Data mining applications involve creating data sets and tuning the algorithm as explained in the following steps
- We start our data mining process by creating a dataset, describing an aspect of the real world. Datasets comprise of the following two aspects:
- Samples: These are objects in the real world, such as a book, photograph, animal, person, or any other object. Samples are also referred to as observations, records or rows, among other naming conventions.
- Features: These are descriptions or measurements of the samples in our dataset. Features could be the length, frequency of a specific word, the number of legs on an animal, date it was created, and so on. Features are also referred to as variables, columns, attributes or covariant, again among other naming conventions.
- The next step is tuning the data mining algorithm. Each data mining algorithm has parameters, either within the algorithm or supplied by the user. This tuning allows the algorithm to learn how to make decisions about the data.
As a simple example, we may wish the computer to be able to categorize people as short or tall.
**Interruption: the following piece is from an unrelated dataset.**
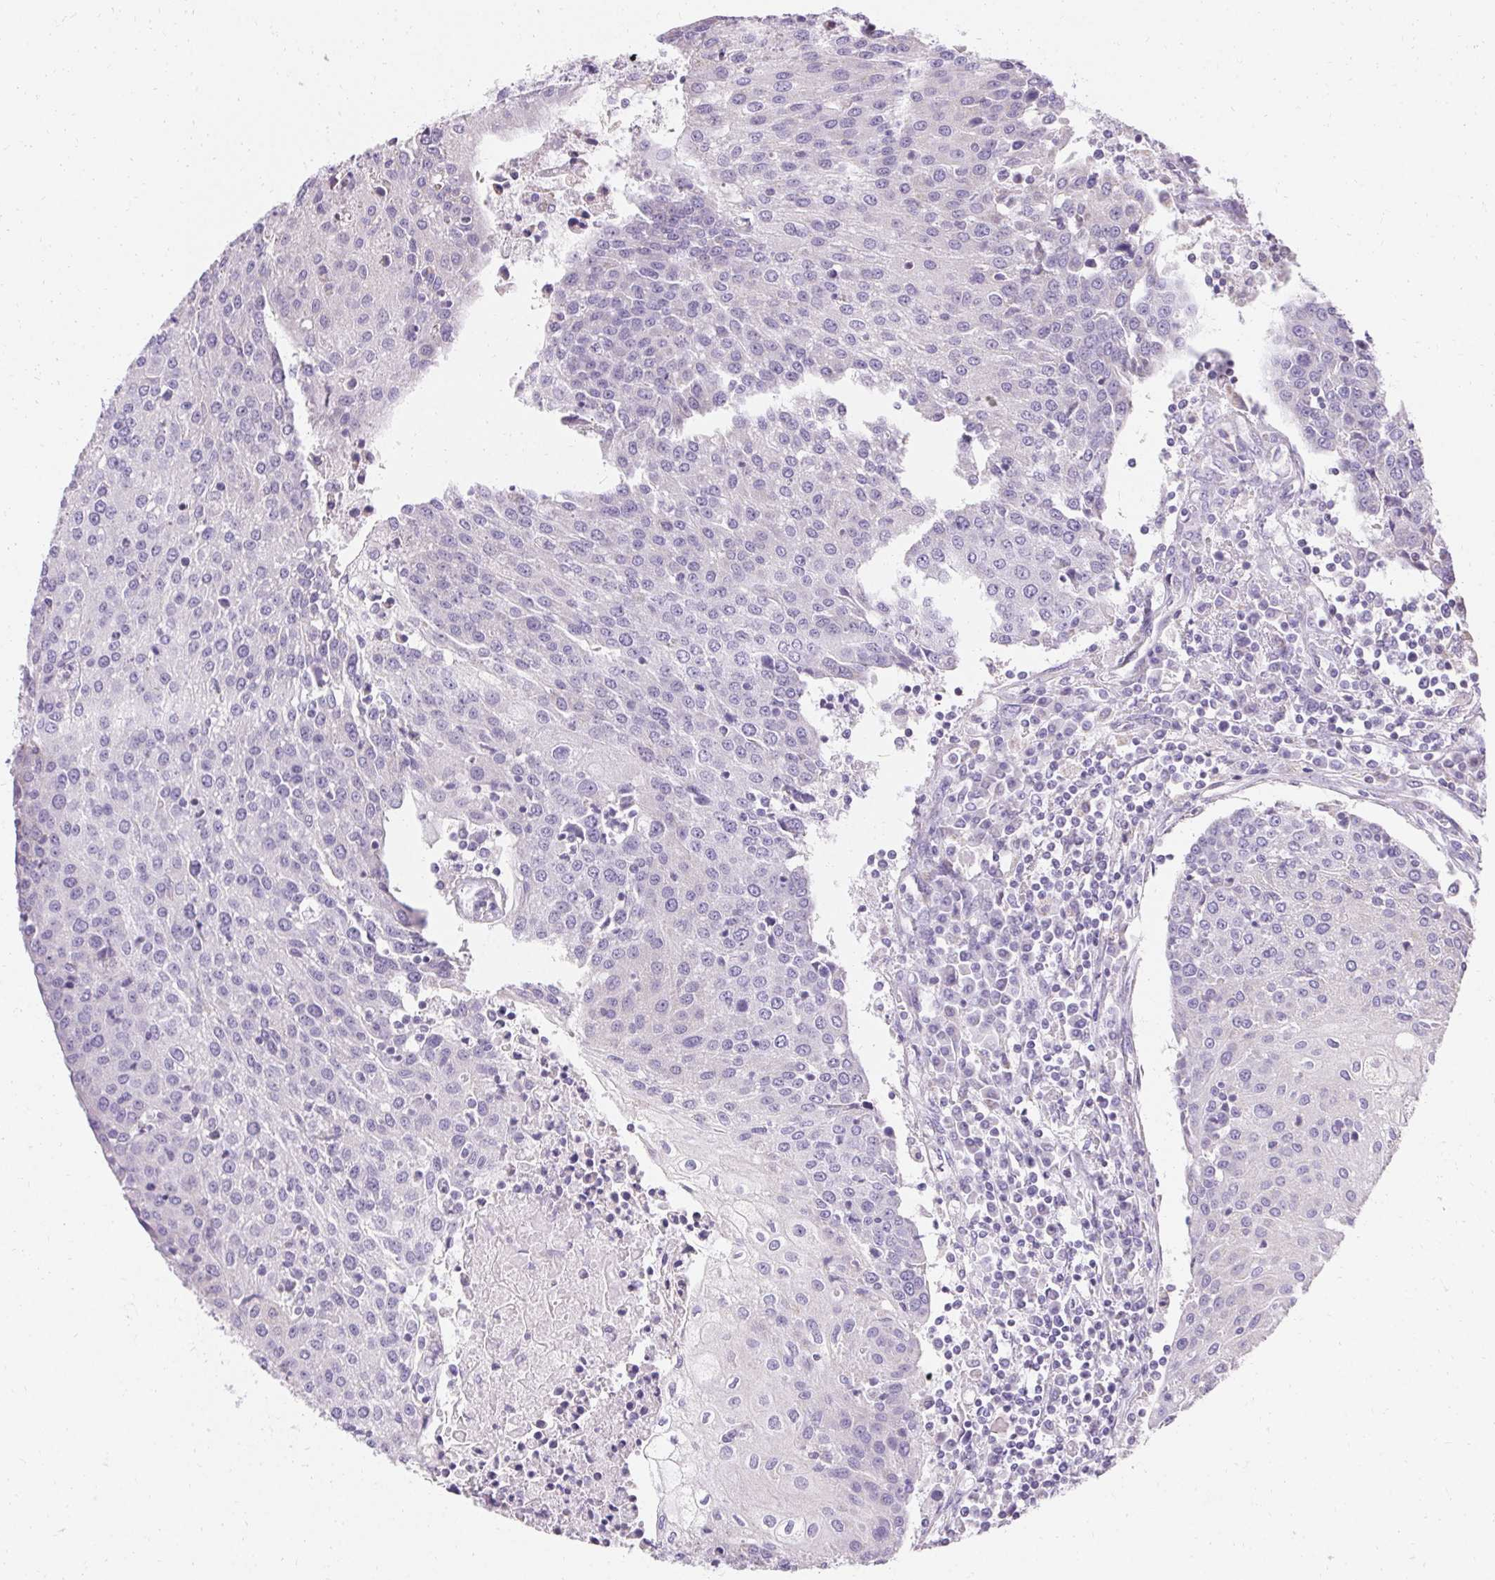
{"staining": {"intensity": "negative", "quantity": "none", "location": "none"}, "tissue": "urothelial cancer", "cell_type": "Tumor cells", "image_type": "cancer", "snomed": [{"axis": "morphology", "description": "Urothelial carcinoma, High grade"}, {"axis": "topography", "description": "Urinary bladder"}], "caption": "Immunohistochemical staining of high-grade urothelial carcinoma demonstrates no significant positivity in tumor cells.", "gene": "ASGR2", "patient": {"sex": "female", "age": 85}}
We start by collecting our dataset, which includes the heights of different people and whether they are considered short or tall:
Person | Height | Short or tall? |
1 | 155cm | Short |
2 | 165cm | Short |
3 | 175cm | Tall |
4 | 185cm | Tall |
As explained above, the next step involves tuning the parameters of our algorithm. As a simple algorithm; if the height is more than x, the person is tall. Otherwise, they are short. Our training algorithms will then look at the data and decide on a good value for x. For the preceding data, a reasonable value for this threshold would be 170 cm. A person taller than 170 cm is considered tall by the algorithm. Anyone else is considered short by this measure. This then lets our algorithm classify new data, such as a person with height 167 cm, even though we may have never seen a person with those measurements before.
In the preceding data, we had an obvious feature type. We wanted to know if people are short or tall, so we collected their heights. This feature engineering is a critical problem in data mining. In later chapters, we will discuss methods for choosing good features to collect in your dataset. Ultimately, this step often requires some expert domain knowledge or at least some trial and error.
In this book, we will introduce data mining through Python. In some cases, we choose clarity of code and workflows, rather than the most optimized way to perform every task. This clarity sometimes involves skipping some details that can improve the algorithm's speed or effectiveness.